Regardless, it is extremely common for there to be an age difference between the sponsor and the applicant. Usually the sponsor tends to be older, but this is not always the case. When there is an age difference, it’s more important than ever for the sponsor and the applicant to show what their relationship is built upon – forget about what’s different; what do they have in common?
While an age difference between the sponsor and applicant does need to be addressed in the application, it is definitely not the end of the world. Even age differences of 20 years or more can be overcome with a solid sponsorship application.

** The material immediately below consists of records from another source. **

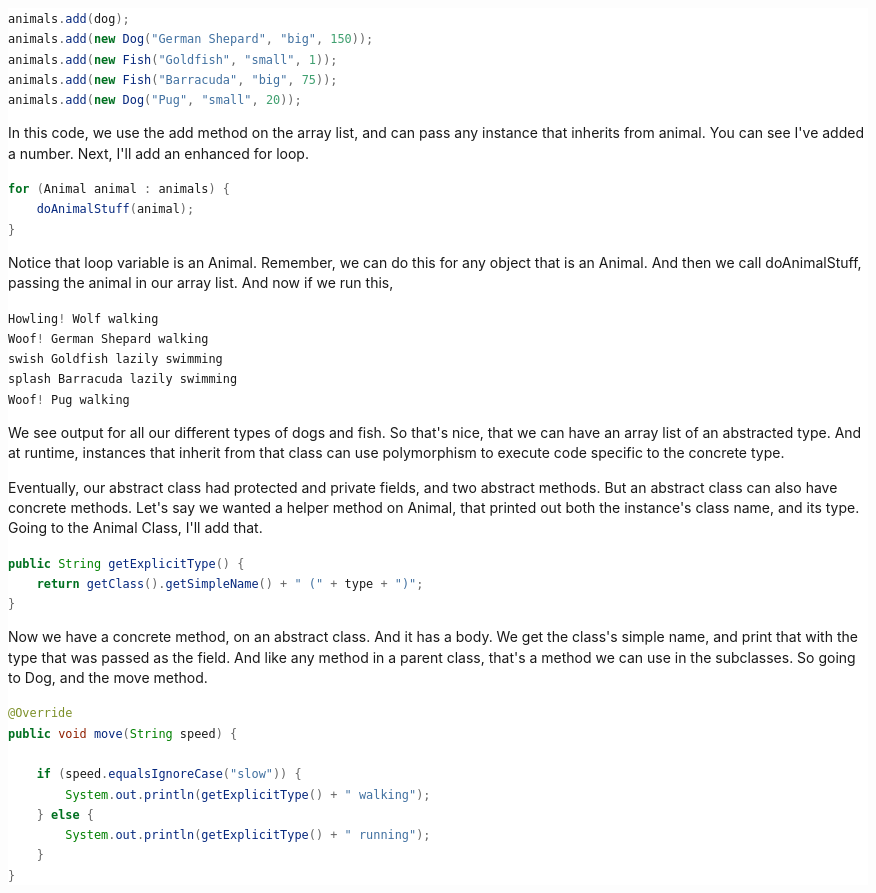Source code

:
 ```java  
animals.add(dog);
animals.add(new Dog("German Shepard", "big", 150));
animals.add(new Fish("Goldfish", "small", 1));
animals.add(new Fish("Barracuda", "big", 75));
animals.add(new Dog("Pug", "small", 20));
```

In this code, we use the add method on the array list, 
and can pass any instance that inherits from animal. 
You can see I've added a number. 
Next, I'll add an enhanced for loop.

```java  
for (Animal animal : animals) {
    doAnimalStuff(animal);
}
```

Notice that loop variable is an Animal. 
Remember, we can do this for any object that is an Animal. 
And then we call doAnimalStuff, passing the animal in our array list. 
And now if we run this,

```java  
Howling! Wolf walking
Woof! German Shepard walking
swish Goldfish lazily swimming
splash Barracuda lazily swimming
Woof! Pug walking
```

We see output for all our different types of dogs and fish. 
So that's nice, that we can have an array list of an abstracted type. 
And at runtime, instances that inherit from that class 
can use polymorphism to execute code specific to the concrete type.

Eventually, our abstract class had protected and private fields, and two abstract methods. 
But an abstract class can also have concrete methods. 
Let's say we wanted a helper method on Animal, that printed out both the instance's class name, 
and its type. 
Going to the Animal Class, I'll add that.

```java  
public String getExplicitType() {
    return getClass().getSimpleName() + " (" + type + ")";
}
```

Now we have a concrete method, on an abstract class. 
And it has a body. 
We get the class's simple name, and print that with the type that was passed as the field. 
And like any method in a parent class, that's a method we can use in the subclasses. 
So going to Dog, and the move method.

```java  
@Override
public void move(String speed) {

    if (speed.equalsIgnoreCase("slow")) {
        System.out.println(getExplicitType() + " walking");
    } else {
        System.out.println(getExplicitType() + " running");
    }
}
```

While 2SLGBTQ+ spousal or common-law sponsorship applications are equal under the law with heterosexual sponsorship applications, the same cannot be said for those in polyamorous relationships. A conjugal relationship, which is the legal basis for a spousal or common-law sponsorship application, still constitutes a “marriage-like” relationship between two individuals, even if those individuals are not required to be a man and a woman.
While polygamous and polygynous marriages are legal in some jurisdictions, the marriage will not be considered legal in Canada, which means it cannot be the basis for a spousal sponsorship application. Bigamy (being married to two people at once) is an indictable offence under the Criminal Code of Canada. A person can also only legally have one common-law partner. In fact, if a person has more than one spouse or common-law partner, IRCC could find that none of the relationships is valid for sponsorship.
A person in a polygamous or polygynous relationship will not be able to sponsor a spouse to Canada under those circumstances.